3 Pricing Mistakes That Leave Money on the Table
Your pricing tells customers what you're worth. You have to make sure that you're not lying to them or yourself.
I want to be crystal clear here. Pricing is (almost) never one-size-fits-all. I say that with Arizona iced tea cans still priced at $0.99 after all these years dancing in my head. 😄
Every business operates in a unique ecosystem shaped by clientele, cost structure, brand positioning, legal constraints, market demand, competition and more. I've built pricing models with multiple layers, adding service premiums that account for intangible value to marrying multi-tiered internal cost savings and marketing to compete with demand and competition.
The truth is that most companies need to walk before they run. Before anyone can architect sophisticated pricing, they need to master the fundamentals first.
I've watched businesses, both small and large, leave anywhere from a few dollars to six figures on the table. It wasn't because their pricing was too simple, but because they violated core principles.
Here are the three common mistakes:

1️⃣ Pricing based on cost instead of value delivered
Most businesses calculate: Cost + Margin = Price.
The problem? Your costs have nothing to do with the customer's problem.
If your solution saves a client $500K annually, your $50K price tag isn't expensive. It's a 10x return for them. But, if your current price is $15K because "that covers your costs plus 30%," you just told them that their problem isn't worth solving seriously.
💡 Price communicates value. Cost-plus pricing means you don't understand the problem you're solving.
2️⃣ Discounting before understanding objections
Client: "That's more than we expected."
You: "I can do 20% off if you sign today."
What you really just did: ❌
You confirmed your initial price was inflated, destroyed trust in your pricing integrity, trained them to always ask for discounts, and left money on the table.
The right response: ✅
"Help me understand what you were expecting and why?" Most price objections are usually a combination of an unclear value proposition, the wrong decision-maker in the room, budget or timing issues, or a comparison to an inferior solution. Discounting your price solves none of these. Clarity does.
3️⃣ Offering too many options (decision paralysis)
Three-tier pricing sounds smart: Basic, Professional and Enterprise levels or tiers may sound professional.
But here's what really happens:
- Customers spend mental energy comparing options instead of making buying decisions
- You've introduced doubt where there was originally momentum
- The conversational mindset shifts from "should we do this?" to "which one should we pick?"
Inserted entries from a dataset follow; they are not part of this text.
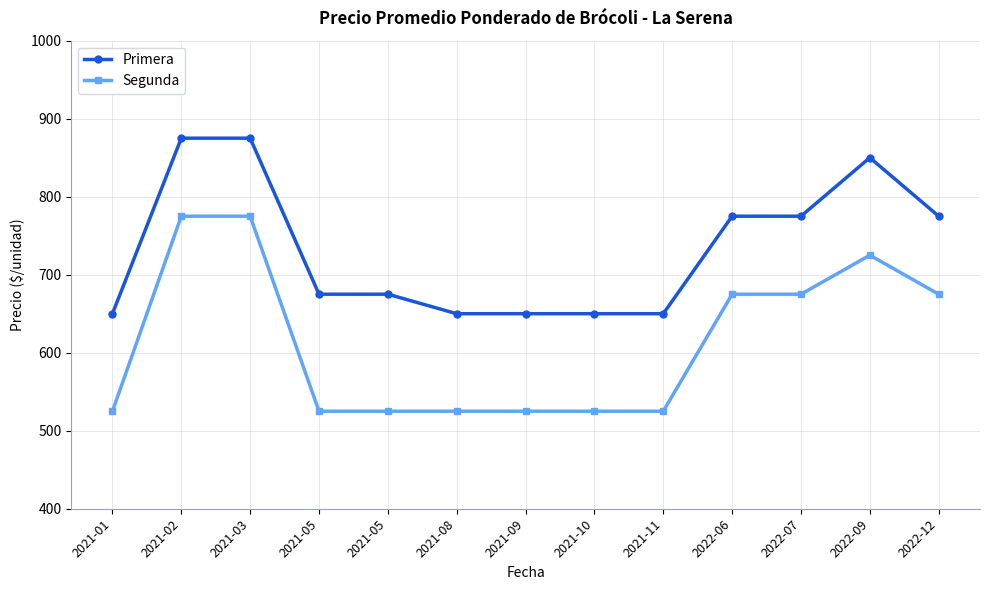

Rank the series by their maximum value, from lowest to highest.

Segunda, Primera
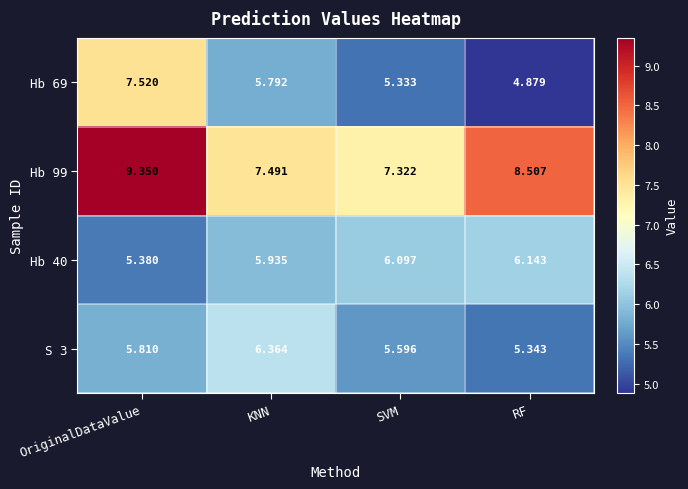

What is the smallest value displayed?

4.9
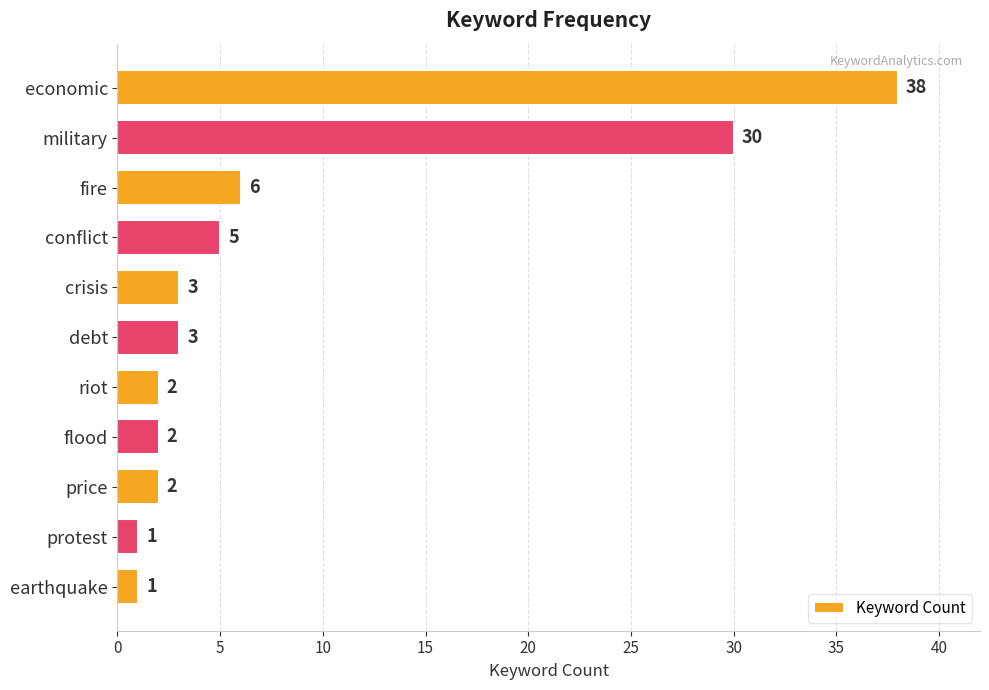

True or false: the data shows 20 at economic.

False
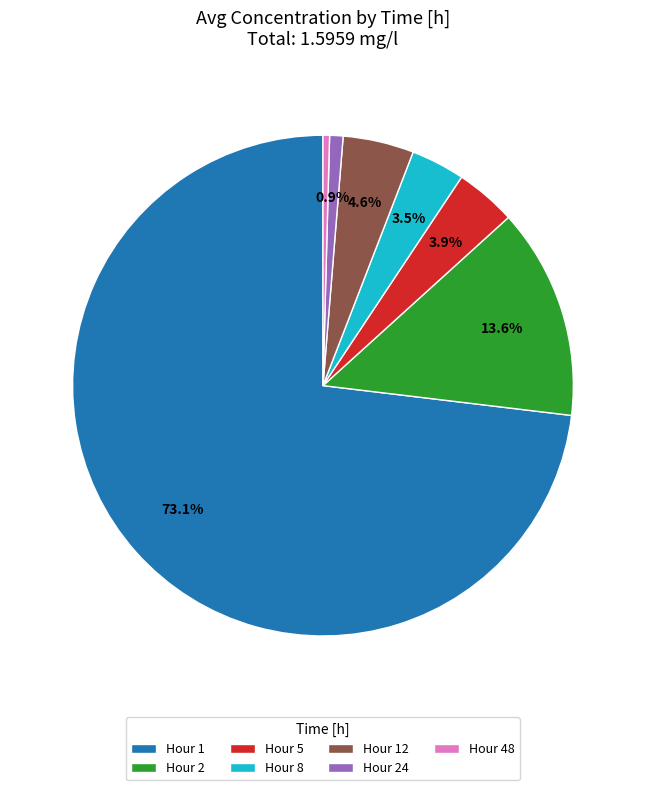

To the nearest percent, what is the difference between the largest and smallest slice percentages?

73%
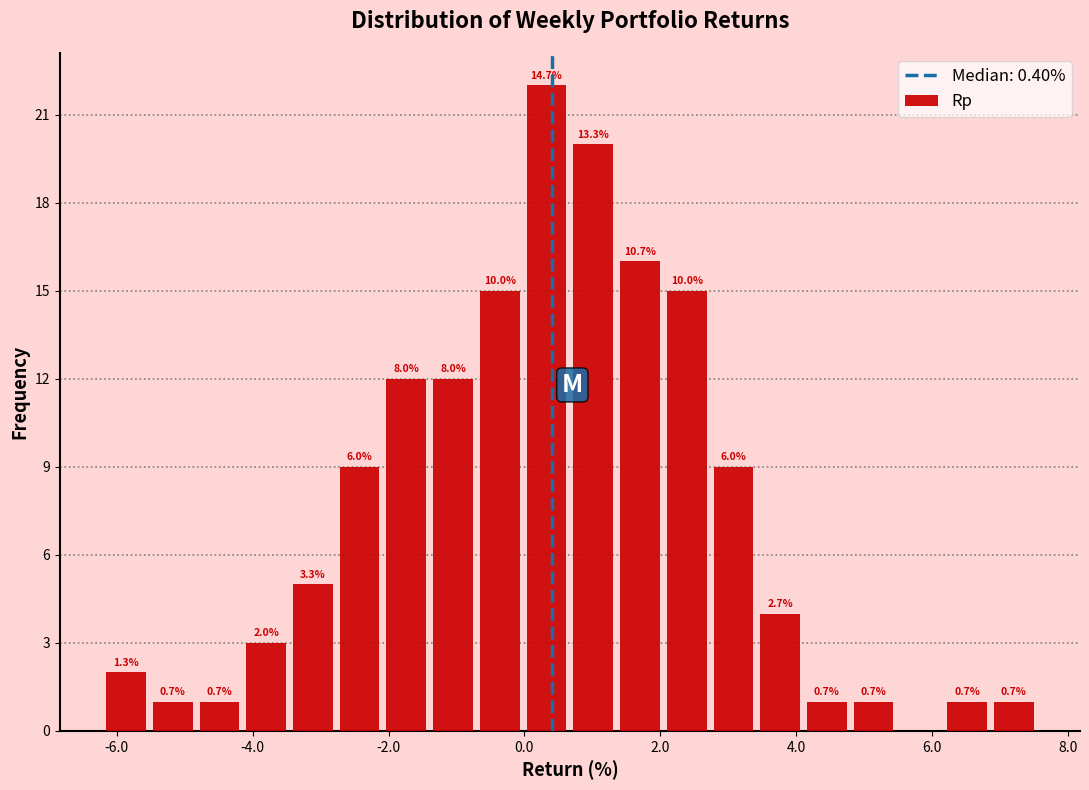

Around what value on the x-axis is the tallest bar? Give the approximate position of its centre, as read against the axis.

0.4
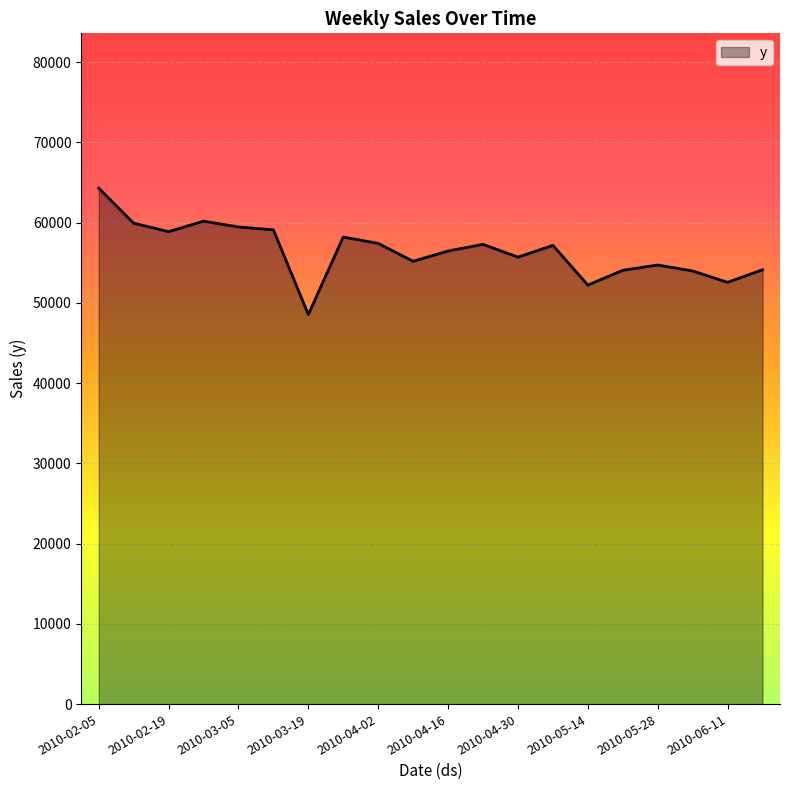

What is the difference between the maximum and minimum values?

15756.8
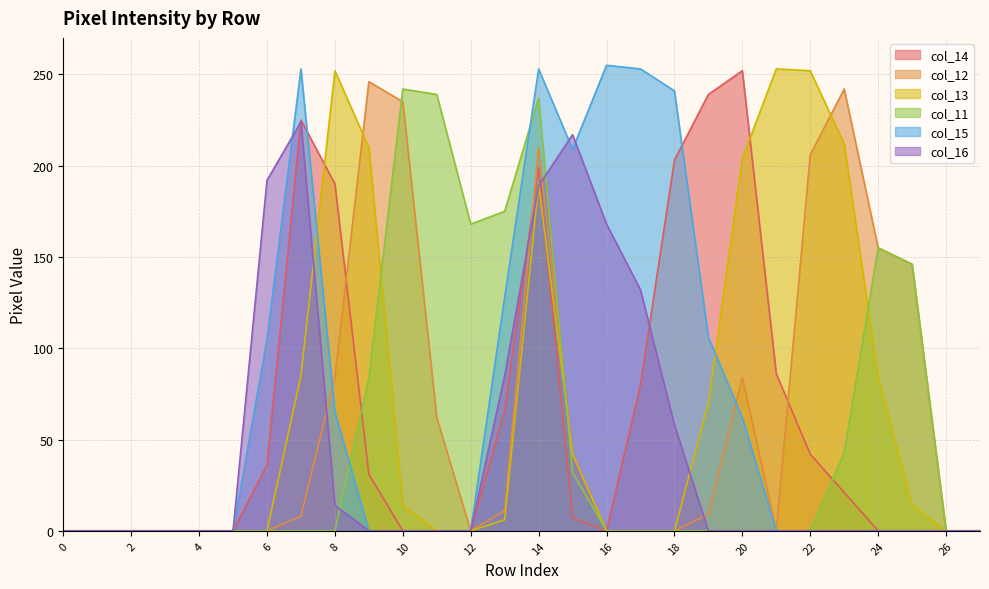

Is it true that col_11 equals 154 at 18?

False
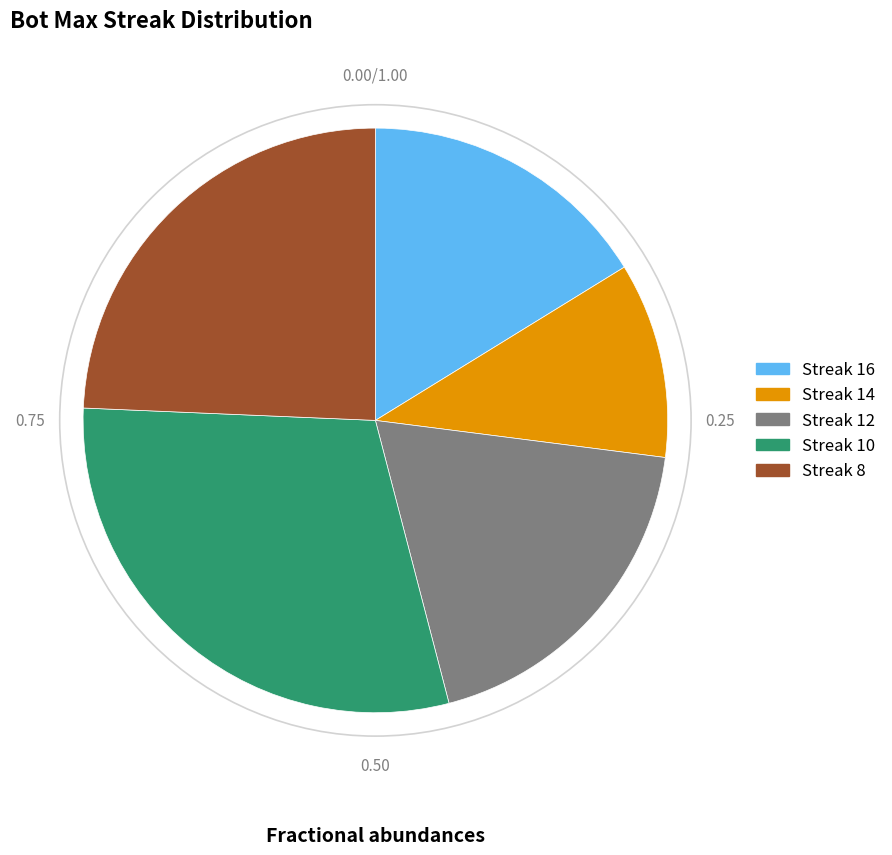

Which slice is the smallest?

Streak 14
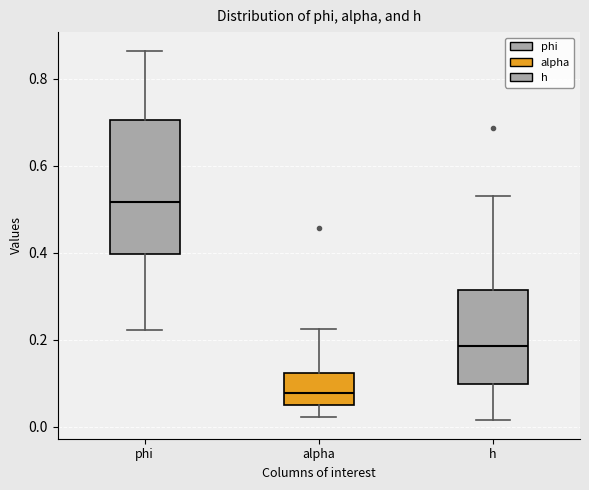

Which box's median line is the lowest?

alpha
⚠️ The Paradox of Choice is real. More options = lower conversion. It's better to lean on a single clear offer. Simplify things to one price and one decision. If they need further customization, have that conversation after they've committed to the value.
The pattern:
All three mistakes share the same root cause: a lack of perspective on what you're actually selling. When you price based on cost, discount reflexively, or overwhelm clients with options, you're operating from your internal frame of reference. You're looking at your expenses, your margins and your product tiers. Your customer doesn't care much about any of that. They care about the distance from where they are now to the vision of where they want to be.
You're selling the bridge to get them across that gap. The key is to focus on the value of reaching the other side, not the lumber it took to get there. Price the transformation, the outcome, the growth or the vision that the gap represents for them. Price that gap.
The moment you anchor your pricing to your internal metrics instead of their external results, you've lost the plot and you've already left money on the table.
BONUS: Math Most Businesses Get Wrong
If you're marking up costs, here's the formula that actually works:
Mistake: Cost × 1.3 = Price (30% markup) ❌
Reality: Some things you need to account for:
- Direct costs (materials, labor, third-party services)
- Overhead allocation (rent, utilities, admin, software)
- Profit margin (not the same as markup)
The Real Formula:
Price = (Direct Cost + Overhead Allocation) ÷ (1 - Desired Profit Margin)
Example:
- Direct cost: $10,000
- Overhead allocation: $3,000 (30% of direct cost)
- Desired profit margin: 25%
Price = ($10,000 + $3,000) ÷ (1 - 0.25)
Price = $13,000 ÷ 0.75
Price = $17,333 ✅
If you just did $10,000 × 1.3 = $13,000, you:
- Didn't account for overhead ($3,000 loss)
- Only made 8% profit instead of 25%
- Left $4,333 on the table ❌
Key distinction: Markup vs. Margin
- 30% markup on $10K = $13K (23% margin)
- 30% margin on $10K = $14.3K (30% profit)
Most businesses confuse these and wonder why they're not profitable.
Premium pricing tip:
If you're adding a premium for expertise, speed, or risk:
- Don't add it to cost
- Add it to the final price as a separate line item
Example: "Expedited delivery premium: $2,500"
This makes the value visible instead of buried in your hourly rate.
What's the most common pricing mistake you see in your industry?